This is for you all.
lampnyter
It's not a cultural thing any more to look at death, let alone participate in the process. But you know what? Long before we had drug boxes death was looked at as something natural; as if each of us was going to die! Can you imagine that?
And people were all around you and you were NOT carted away from the scene in an ambulance by people who completely detach themselves emotionally and turned over to a hospital where the order of the day is CYA. Death was something personal and worked through and was also a community thing.
MANY people in the community who were not part of the life of the deceased would come over and be part of a mourning process. Assisting the family while they EXPRESSED their grief; made room for it, took care of the cooking and cleaning and actually ALLOWED the people affected to break down and PART OF THAT PROCESS WAS BREAKING DOWN THEMSELVES!

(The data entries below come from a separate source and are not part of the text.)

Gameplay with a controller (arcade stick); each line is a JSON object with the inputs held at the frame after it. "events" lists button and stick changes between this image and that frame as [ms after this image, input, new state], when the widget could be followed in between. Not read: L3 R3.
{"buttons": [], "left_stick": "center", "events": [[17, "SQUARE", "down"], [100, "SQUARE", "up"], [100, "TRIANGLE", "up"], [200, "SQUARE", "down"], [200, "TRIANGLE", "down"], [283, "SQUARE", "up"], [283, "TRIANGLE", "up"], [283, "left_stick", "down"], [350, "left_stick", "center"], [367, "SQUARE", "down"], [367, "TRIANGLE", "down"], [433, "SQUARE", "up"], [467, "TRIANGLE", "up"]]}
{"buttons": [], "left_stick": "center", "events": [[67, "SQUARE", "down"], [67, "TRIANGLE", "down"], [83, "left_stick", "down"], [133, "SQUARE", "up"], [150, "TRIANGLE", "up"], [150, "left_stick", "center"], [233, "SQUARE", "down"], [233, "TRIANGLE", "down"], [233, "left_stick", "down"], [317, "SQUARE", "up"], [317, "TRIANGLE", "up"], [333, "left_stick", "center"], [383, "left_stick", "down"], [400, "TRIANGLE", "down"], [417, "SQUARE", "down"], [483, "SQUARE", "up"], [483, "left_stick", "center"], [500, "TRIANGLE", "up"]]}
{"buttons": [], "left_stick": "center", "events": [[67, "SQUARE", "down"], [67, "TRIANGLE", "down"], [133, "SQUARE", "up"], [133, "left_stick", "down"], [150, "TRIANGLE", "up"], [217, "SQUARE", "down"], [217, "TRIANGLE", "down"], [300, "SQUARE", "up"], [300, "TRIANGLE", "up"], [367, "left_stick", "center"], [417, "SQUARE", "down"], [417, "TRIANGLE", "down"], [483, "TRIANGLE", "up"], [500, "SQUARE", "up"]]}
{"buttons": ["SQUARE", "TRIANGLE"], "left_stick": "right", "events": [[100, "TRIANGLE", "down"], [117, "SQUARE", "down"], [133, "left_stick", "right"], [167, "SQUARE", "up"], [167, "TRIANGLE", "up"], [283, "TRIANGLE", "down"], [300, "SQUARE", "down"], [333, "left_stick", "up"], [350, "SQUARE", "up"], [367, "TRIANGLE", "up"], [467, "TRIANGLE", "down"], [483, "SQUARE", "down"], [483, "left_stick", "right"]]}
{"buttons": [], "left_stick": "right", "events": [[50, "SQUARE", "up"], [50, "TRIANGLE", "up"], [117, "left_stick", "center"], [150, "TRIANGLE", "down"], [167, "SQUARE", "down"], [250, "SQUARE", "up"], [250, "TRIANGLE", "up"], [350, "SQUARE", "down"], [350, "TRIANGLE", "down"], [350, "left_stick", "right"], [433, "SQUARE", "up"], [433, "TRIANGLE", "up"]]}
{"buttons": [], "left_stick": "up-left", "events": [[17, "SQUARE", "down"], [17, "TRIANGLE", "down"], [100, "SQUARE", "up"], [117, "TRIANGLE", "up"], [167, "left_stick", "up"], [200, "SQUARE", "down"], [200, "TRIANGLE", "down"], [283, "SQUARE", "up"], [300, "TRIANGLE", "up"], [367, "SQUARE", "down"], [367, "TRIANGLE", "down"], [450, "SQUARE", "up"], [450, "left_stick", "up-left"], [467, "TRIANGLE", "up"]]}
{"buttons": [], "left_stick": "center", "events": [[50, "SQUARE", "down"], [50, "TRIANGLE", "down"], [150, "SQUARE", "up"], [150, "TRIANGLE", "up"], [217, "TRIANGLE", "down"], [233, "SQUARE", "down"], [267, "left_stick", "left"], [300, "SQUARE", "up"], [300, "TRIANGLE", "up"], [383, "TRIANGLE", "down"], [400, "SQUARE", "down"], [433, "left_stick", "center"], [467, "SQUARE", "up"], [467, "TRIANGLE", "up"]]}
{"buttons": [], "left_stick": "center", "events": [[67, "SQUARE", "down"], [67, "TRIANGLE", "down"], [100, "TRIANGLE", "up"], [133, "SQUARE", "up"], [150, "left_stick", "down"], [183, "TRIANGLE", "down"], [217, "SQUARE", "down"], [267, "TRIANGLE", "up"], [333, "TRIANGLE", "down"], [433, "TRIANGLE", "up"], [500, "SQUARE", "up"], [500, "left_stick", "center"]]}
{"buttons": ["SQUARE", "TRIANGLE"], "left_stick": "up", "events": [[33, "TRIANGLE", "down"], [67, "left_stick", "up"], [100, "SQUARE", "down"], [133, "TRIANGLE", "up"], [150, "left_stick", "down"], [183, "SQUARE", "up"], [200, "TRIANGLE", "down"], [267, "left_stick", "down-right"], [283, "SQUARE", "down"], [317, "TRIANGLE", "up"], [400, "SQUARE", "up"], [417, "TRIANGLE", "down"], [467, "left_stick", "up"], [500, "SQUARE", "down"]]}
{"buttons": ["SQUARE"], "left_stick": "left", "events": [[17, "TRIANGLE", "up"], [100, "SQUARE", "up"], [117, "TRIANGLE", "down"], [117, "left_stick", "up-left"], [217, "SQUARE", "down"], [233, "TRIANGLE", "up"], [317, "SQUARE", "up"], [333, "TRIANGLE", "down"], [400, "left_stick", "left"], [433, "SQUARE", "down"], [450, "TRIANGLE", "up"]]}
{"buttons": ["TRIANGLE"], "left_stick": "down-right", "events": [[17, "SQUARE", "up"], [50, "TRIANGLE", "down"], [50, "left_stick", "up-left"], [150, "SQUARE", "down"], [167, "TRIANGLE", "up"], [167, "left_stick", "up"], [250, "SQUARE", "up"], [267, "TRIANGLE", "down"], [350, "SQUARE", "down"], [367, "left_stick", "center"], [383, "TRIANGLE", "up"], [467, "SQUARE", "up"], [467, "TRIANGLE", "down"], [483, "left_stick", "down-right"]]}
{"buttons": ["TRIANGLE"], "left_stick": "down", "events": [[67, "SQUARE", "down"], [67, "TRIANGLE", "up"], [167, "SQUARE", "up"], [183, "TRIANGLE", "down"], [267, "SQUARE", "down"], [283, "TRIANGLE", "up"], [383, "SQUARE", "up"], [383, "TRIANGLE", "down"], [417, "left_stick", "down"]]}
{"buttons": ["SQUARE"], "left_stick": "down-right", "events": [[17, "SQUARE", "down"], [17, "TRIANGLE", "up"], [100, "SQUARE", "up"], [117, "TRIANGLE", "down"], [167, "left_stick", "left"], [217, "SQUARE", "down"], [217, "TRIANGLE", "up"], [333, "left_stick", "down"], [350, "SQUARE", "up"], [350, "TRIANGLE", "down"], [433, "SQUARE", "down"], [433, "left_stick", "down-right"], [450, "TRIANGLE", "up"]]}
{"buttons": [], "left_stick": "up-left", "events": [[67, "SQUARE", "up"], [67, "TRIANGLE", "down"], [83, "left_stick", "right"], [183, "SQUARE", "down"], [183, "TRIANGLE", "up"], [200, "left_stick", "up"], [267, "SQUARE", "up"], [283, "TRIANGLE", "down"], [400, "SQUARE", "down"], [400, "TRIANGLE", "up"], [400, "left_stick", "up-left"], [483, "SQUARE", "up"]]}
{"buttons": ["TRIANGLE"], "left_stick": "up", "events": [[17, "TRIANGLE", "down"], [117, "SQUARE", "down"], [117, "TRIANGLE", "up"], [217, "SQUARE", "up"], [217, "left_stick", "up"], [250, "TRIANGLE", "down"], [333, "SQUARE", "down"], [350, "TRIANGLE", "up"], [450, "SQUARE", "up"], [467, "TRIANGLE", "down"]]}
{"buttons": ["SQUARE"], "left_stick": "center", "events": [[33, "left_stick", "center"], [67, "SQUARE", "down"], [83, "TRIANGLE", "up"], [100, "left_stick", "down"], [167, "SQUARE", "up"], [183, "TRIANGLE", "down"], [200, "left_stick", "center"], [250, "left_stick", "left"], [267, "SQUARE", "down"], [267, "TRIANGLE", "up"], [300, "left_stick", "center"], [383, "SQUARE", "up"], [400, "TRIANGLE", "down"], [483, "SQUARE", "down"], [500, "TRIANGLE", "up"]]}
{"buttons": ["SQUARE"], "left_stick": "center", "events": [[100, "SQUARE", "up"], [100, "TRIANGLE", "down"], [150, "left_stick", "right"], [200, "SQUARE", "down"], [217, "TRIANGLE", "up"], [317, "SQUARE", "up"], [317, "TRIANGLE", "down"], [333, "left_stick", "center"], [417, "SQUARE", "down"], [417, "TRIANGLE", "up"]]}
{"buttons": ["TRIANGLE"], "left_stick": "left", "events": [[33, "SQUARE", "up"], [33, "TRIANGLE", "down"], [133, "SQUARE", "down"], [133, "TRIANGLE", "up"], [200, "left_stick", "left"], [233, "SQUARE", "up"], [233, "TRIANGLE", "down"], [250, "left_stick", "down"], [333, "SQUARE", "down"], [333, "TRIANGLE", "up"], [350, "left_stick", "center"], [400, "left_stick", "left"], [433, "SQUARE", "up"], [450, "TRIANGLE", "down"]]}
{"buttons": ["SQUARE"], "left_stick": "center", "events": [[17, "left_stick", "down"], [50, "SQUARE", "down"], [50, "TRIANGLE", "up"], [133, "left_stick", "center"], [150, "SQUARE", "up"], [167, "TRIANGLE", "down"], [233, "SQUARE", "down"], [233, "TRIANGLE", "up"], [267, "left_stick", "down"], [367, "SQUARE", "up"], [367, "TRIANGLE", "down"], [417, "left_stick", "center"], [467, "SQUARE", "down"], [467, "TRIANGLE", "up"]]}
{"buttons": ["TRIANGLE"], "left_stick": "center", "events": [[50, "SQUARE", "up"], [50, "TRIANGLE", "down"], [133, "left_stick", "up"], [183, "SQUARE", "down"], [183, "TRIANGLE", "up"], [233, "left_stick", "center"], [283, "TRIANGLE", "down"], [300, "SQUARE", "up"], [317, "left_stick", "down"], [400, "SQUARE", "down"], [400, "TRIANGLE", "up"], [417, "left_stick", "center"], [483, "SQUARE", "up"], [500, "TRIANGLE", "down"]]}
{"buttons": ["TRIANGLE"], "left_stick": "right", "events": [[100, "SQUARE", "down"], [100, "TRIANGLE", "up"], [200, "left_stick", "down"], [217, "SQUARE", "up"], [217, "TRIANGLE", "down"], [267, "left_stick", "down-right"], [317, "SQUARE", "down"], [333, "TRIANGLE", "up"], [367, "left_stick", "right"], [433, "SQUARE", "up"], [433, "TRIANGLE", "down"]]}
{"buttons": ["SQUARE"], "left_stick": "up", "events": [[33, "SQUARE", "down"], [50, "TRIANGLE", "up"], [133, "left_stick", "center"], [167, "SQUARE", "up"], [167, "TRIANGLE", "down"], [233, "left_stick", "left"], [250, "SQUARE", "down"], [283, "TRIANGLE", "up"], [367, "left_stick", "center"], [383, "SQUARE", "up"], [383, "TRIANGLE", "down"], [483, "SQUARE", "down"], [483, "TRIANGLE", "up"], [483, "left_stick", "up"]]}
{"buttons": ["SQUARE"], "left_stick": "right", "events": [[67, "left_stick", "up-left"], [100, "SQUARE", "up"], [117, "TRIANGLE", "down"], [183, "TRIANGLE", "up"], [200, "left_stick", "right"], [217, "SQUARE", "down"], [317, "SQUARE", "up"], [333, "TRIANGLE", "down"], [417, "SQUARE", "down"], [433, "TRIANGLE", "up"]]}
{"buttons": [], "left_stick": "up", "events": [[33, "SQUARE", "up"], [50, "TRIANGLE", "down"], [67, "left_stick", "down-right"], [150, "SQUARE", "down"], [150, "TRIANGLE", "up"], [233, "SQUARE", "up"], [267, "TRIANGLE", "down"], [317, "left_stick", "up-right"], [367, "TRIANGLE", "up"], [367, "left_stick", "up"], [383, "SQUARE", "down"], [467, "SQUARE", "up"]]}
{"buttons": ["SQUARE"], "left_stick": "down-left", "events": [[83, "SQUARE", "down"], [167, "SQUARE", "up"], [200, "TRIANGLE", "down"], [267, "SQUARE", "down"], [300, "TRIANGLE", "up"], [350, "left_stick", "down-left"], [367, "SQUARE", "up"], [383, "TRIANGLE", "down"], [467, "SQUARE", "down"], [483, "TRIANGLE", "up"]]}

Just as if they understood that grief expressed passes more quickly than grief suppressed.
This will be unpopular but if it gives you something to think about, I don't care. There were times, as a medic, I mourned the loss of a patient. I may have been touched by the intensity of the circumstances, the total injustice of it all or by the way I could actually FEEL the persons struggling to stay alive and I couldn't help. These (just a few, mind you) were true, personal losses, not at all in the realm of a relative but still, meaningful.
I mourned them for days, sometimes months, but I still did the work and the mourning didn't interfere because I learned to allow myself to feel a "wave" of sadness or whatever ONLY when there was free space available. Maybe by my NOT confining it, only directing, it didn't build the power to blindside me while I wasn't looking. Sometimes that's what happens.
I only have one point to make for you or anyone who reads this. Since we are so intimate with death, we may as well really look at it and the role we play in it. You may be surprised to find it could help you be a better medic.
You'll be hearing your Grandfather's voice for the rest of your life. It's real. He lives in you much as he always has.